We all come across instances of poor manners; those who live in cities must suffer this most, whilst those in towns encounter more inconsiderate behaviour than those who live in rural areas. I believe it's density of population, sheer numbers, that is responsible for the fall in good manners. The larger the local population, the more difficult it is to feel part of a community and therefore to feel that sense of mutual obligation that makes for a more considerate mode of living.
We live cheek by jowl in cities and towns yet know few of those we pass in the street; possibly even being ignorant of the names of those who live next door or across the road. In villages and rural areas this sort of alienation is rare because all residents know each other and only unknown people are classified and treated as strangers. The fact that individuals are generally known tends to make for better behaviour, and rudeness, ignorance and antisocial habits are less frequent. The incidence of juvenile crime in such areas is lower because the children know that their parents will invariably get to hear about any wrong-doing.

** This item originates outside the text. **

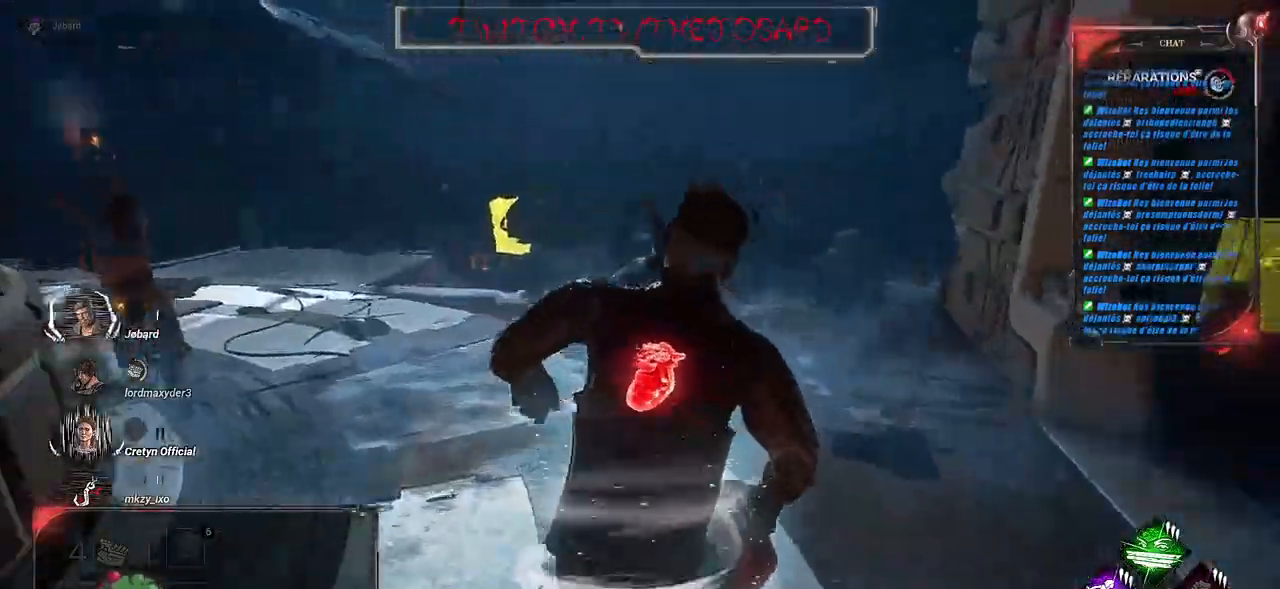
{"keys": ["d", "shift", "z"], "mouse": [], "events": [[66, "d", "down"]]}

But general good manners have been in decline for decades, more or less regardless of location. I can recall always stepping to the side to allow an older pedestrian to pass me in the street, always holding open a shop door to permit the entrance of those following me, regardless of gender or age, and many other small acts of good manners. And I was brought up first in a city and later in a town. But I note that bad manners appear to have nothing to do with either age or gender; people of all generations and both sexes seem equally incapable of applying the lubrication that allows life to run more smoothly.
I recall travelling on the Tube in London some years ago. A young pregnant woman entered the crowded compartment. Without a thought, I rose and offered her my seat; it was a simple natural action. She sneered at me and said something like, 'I can f**king stand as well as you, you condescending twat.' I put down her behaviour as an isolated case of extreme feminism and continue to offer my seat to the frail, disabled or elderly. A more timid man might have never dared make such an offer again.
Driving, I frequently come across situations where one party is required to give way to another and never fail to be surprised by how few acknowledge the action, simply driving through as though they owned the road.
I cannot be alone in decrying such behaviour. Let me know whether you agree or not and let me know why you feel it is important or trivial, please. Tell me about the sort of rudeness that really makes you angry, disappointed or frustrated. I'm interested in how others feel about this topic.